I have always enjoyed pretending to talk about something completely ridiculous, but in a serious tone, in front of strangers. In fact, on my first trip in an airplane to Washington D.C. for a Key Club convention, the friend I went with told me, “John, if don’t start acting normal, I am not going to be seen with you.” As a resident I had this “skit” I’d do with the chief resident when we found ourselves in a crowded elevator of patients, residents and employees at Talmadge. I had a three year old son at the time and the skit involved speaking of him to the chief resident as if my son had gonococcal urethral stricture disease.
“Doug, I want to thank you for seeing my son in the clinic today.
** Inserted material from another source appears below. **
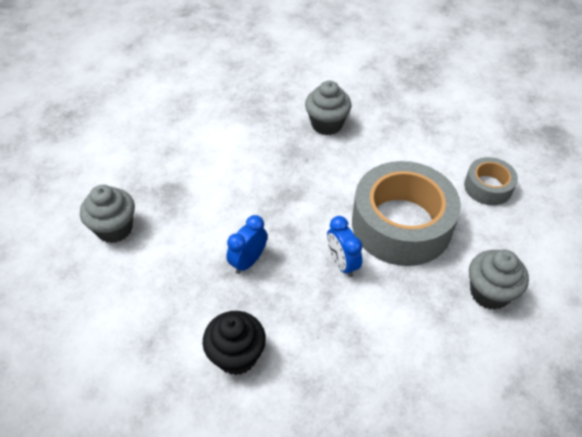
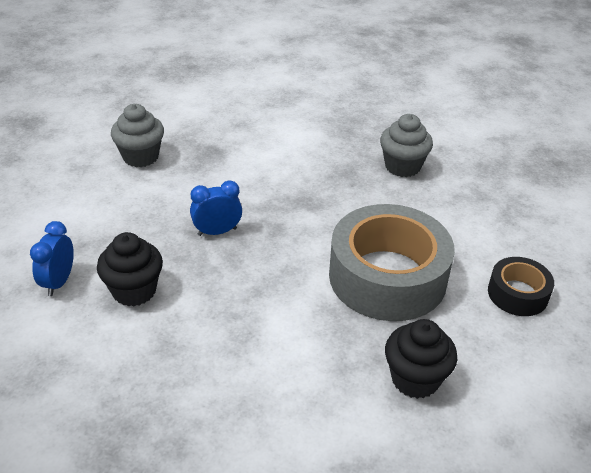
camera: 35 degrees right, 10 degrees down
blue clock [327,216,362,277] -> blue clock moved to [30,221,74,296]
grey tape [464,157,518,205] -> black tape [488,257,554,316]
grey cupcake [469,250,529,310] -> black cupcake [385,319,457,399]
His stream had gotten down to a dribble and that watering pot perineum of his is making him have to wear diapers again.”
“No problem John. Man oh man does he have one bad ass stricture. He’s a trooper though; he tolerated an internal urethrotomy in the clinic today like a champ. Y’all can take the catheter out when he stops bleeding. Is he still self-dilating at home with Van Buren sounds?”
“Yes he is, well that is until the 10 French won’t go, then his mother uses the filiforms and followers to get him back up to a 16 French. That Blandy you did on him, although I appreciate your efforts, was a lot to go through and then still have to keep up the dilations.”
“I understand John but your son should have thought about all this before he went about catting around. His stricture is pan urethral and very tight. He may end up with s perineal urethrostomy with the stricture he’s got.”
“Doug, what makes this so hard for his mother and me is that he is only three.”
“Well John, as my mother bed used to say, “You make your bed.”
Rule: Gonococcal urethral strictures-The gift that keeps on giving.